MELBOURNE prides itself on many things. But when it comes to transport, it has to take second place to the much smaller and less-populated Brisbane. That city has a bus service that should be emulated.

No doubt, Melbourne is trying to put something in place. But its most recent effort, the myki, has turned out to be an expensive disaster. An inquiry is underway to decide whether the system should be scrapped or extended to the rest of the state. It is already over budget by about 200 percent with well in excess of a billion dollars having been spent.

The Brisbane system works, and works well. One only has to place one’s go card next to the reader when one is boarding and leaving the bus and it registers immediately with a moderately loud beep so that the driver knows the passenger isn’t cheating. If the card has insufficient funds, the beep sounds different.

There are two swipe points near the driver so people can get off the bus without delay, even at peak times. Touching the card to the reader does not delay people at all.

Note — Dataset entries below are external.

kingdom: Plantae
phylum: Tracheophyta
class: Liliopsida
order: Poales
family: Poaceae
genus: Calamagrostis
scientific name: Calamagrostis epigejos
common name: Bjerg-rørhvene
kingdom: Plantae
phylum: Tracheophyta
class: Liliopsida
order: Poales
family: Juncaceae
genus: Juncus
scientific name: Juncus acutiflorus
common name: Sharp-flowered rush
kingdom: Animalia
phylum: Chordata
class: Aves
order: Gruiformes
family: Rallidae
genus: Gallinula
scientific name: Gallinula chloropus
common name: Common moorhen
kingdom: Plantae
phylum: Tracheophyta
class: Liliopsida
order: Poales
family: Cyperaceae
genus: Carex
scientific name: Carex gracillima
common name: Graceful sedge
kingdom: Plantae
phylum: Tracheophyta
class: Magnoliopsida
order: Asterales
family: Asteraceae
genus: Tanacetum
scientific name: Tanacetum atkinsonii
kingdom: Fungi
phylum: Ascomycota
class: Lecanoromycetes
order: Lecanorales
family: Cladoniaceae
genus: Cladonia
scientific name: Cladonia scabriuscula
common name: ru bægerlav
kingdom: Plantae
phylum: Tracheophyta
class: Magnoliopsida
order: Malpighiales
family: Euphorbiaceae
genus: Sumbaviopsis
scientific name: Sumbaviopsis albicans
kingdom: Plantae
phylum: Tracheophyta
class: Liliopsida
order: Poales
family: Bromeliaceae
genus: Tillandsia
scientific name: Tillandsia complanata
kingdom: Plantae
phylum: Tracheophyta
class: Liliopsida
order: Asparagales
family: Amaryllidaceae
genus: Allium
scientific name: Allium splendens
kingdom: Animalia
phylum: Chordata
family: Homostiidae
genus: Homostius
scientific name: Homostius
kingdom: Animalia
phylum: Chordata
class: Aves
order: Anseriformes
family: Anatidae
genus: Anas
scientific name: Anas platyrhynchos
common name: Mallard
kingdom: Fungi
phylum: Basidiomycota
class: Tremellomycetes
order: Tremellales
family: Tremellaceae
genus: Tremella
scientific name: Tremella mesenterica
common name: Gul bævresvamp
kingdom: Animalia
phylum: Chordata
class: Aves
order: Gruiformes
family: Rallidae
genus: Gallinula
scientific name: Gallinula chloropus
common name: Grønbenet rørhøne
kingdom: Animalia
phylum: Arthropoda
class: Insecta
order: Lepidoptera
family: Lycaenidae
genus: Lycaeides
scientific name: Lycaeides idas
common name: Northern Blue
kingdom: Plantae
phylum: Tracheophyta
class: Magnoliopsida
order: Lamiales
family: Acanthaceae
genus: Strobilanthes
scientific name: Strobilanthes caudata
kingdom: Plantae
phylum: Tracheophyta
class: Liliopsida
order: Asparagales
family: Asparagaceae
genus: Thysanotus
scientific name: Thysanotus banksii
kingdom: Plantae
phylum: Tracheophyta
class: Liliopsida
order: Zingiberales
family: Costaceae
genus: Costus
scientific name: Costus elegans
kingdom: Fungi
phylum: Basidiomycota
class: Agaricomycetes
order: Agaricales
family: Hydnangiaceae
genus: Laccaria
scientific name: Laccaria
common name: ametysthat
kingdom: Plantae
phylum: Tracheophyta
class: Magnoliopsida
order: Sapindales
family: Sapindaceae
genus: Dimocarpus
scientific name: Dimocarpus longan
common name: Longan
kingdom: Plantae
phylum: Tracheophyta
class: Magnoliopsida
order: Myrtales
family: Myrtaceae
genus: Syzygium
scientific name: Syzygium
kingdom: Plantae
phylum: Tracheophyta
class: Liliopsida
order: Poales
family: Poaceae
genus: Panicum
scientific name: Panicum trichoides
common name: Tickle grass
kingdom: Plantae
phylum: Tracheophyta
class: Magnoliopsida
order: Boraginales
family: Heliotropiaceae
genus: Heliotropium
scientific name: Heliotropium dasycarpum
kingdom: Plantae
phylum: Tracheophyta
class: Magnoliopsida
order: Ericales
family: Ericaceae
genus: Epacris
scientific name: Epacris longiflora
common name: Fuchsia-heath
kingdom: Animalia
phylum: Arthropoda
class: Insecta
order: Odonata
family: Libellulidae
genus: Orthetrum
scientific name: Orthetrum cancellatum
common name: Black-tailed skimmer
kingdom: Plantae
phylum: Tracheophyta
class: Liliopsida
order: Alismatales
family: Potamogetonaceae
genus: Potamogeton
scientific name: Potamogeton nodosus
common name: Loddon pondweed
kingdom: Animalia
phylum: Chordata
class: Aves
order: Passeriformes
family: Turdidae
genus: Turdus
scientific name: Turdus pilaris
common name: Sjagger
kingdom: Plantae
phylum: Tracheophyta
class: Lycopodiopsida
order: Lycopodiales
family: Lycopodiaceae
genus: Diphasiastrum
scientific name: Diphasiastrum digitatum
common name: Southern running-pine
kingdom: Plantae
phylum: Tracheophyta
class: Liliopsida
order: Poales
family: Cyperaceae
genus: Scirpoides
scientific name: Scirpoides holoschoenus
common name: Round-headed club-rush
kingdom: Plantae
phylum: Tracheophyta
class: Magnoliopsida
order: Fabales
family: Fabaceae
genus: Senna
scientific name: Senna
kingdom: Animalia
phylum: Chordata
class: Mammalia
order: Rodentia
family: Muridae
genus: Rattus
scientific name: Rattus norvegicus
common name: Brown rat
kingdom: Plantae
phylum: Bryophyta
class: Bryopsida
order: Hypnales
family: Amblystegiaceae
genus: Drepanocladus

In sharp contrast, one has to hold a myki close to a reader for at least 5 seconds before it registers. And it does so with such a weak noise, that hardly anyone, except the passenger, knows it has registered. The same process happens when one leaves the bus.

If everyone in the bus was using the myki, it would delay those leaving the vehicle quite a bit, not something that would be welcome on a working day. One needs to remember that Melbourne has about four times the number of people that Brisbane does.

The myki also has its quirks. I normally pay $4.96 for a trip to the city – but if I do not close the trip the same day, the next time I touch on, I am charged only 2.02 for the journey. I found this out by accident when I forgot to touch off while leaving the bus one evening.

And on days when the trip to the city from the suburb where I live is different – the route is split into two on the weekends, the first bus taking one to the next suburb and a second bus taking one from there to the city – I get charged $2.02 for the first bit and 98 cents for the second part. Puzzling indeed.

The Brisbane system seems to be similar to London’s Oyster card. If you register the card, then you are asking for trouble because your movements are tracked. But an unregistered card does not open you to being tracked as you.